Собранные вместе, эти три пьесы — «Дрейфус…» (1974), «Ателье» (1979) и «Свободная зона» (1990) — выявляют особый аспект творчества Жан-Клода Грюмбера. Обусловленные распадом еврейской общины в Центральной Европе, событием, навсегда оставившим свой след в истории XX века, отмеченные присутствием вовлеченных в эту историю персонажей, они вплотную подводят нас к теме Идишланда, вхождение в которую вовсе не предусматривает воссоздания исчезнувшего мира. Идишланд помогает выявить те проблемы, которые Франция семидесятых годов ставит перед поколением рожденных во время или сразу после войны. Это поиски самоидентичности, мечущейся между укорененностью в прошлом, от которого не осталось следов, и причастностью к настоящему; это ангажированность в искусстве, в частности в театре, предусматривающая, с одной стороны, социальные преобразования, а с другой — наследование прежней культуре; это ответственность по отношению к Другому человеку и солидарность в отношениях с группой людей… То есть три пьесы Грюмбера содержат обобщенную и помещенную в историческое время матрицу личности, представляющей поколение в момент перехода от «холодной войны» к крушению коммунизма.

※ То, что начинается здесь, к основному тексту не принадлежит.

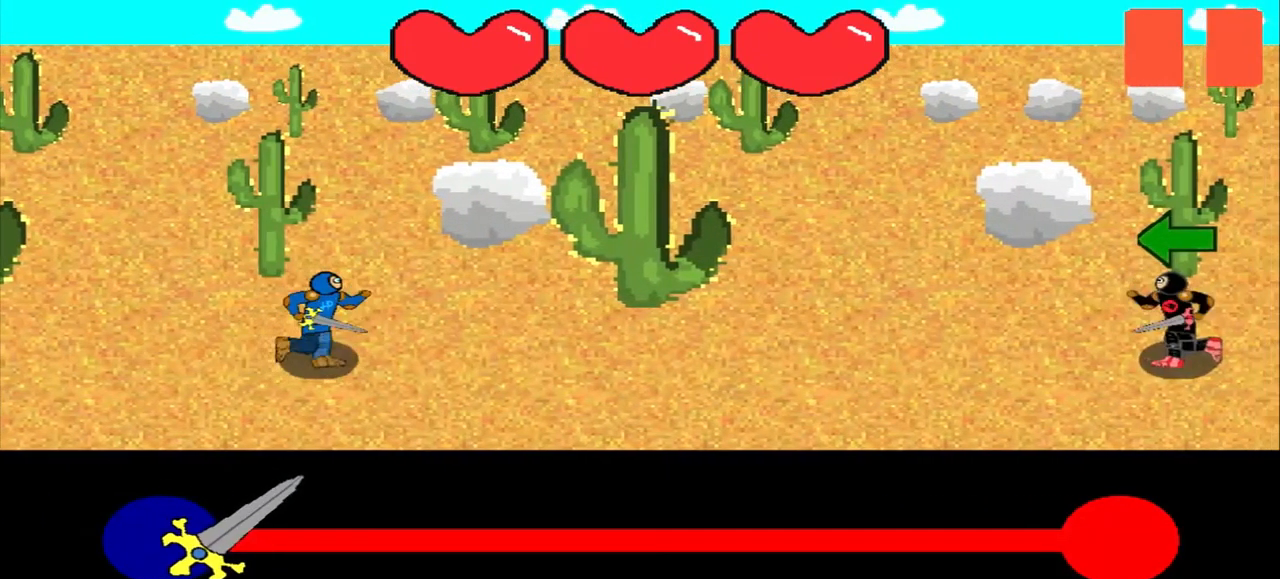
{"buttons": [], "left_stick": "center", "events": []}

Под требовательным воздействием чувства сопереживания и своей причастности к определенной культуре Жан-Клод Грюмбер создает театральный мир, многочисленные отзвуки которого воспроизводят реальность, сохранившуюся лишь в художественных произведениях, исторических архивах, да еще, пожалуй, в памяти выживших. И мир этот вопрошает нынешние времена.

Воплощение еврейского опыта

Действие «Дрейфуса…» происходит в Вильно в 1930 году. В зале, который в случае необходимости служит и театральным залом, актеры репетируют написанную одним из них пьесу про дело Дрейфуса. Репетиции то и дело прерываются событиями, составляющими повседневную жизнь местечка (штетла): историей зарождающейся любви и планами переезда и новой жизни; лекцией бродячего воинствующего сиониста; расставанием с одним из участников, вовлеченным в политику; попыткой погрома… Короче говоря, привычный ход вещей, составляющих смысл жизни в те годы.

Действие «Ателье» начинается где-то в 1945 году в Париже. Квартира Леона, которая служит одновременно и пошивочной мастерской (здесь и быт, и производство, и человеческие отношения), — пространство, где возрождается жизнь сразу после окончания войны: гладильщик готовится к революции; одна из работниц — Мими — грезит о бурном субботнем вечере, жена хозяина Элен занимается заказами. А Симона ждет возвращения мужа, депортированного в 1943 году… Короче говоря, привычный ход вещей, составляющих смысл жизни в те годы.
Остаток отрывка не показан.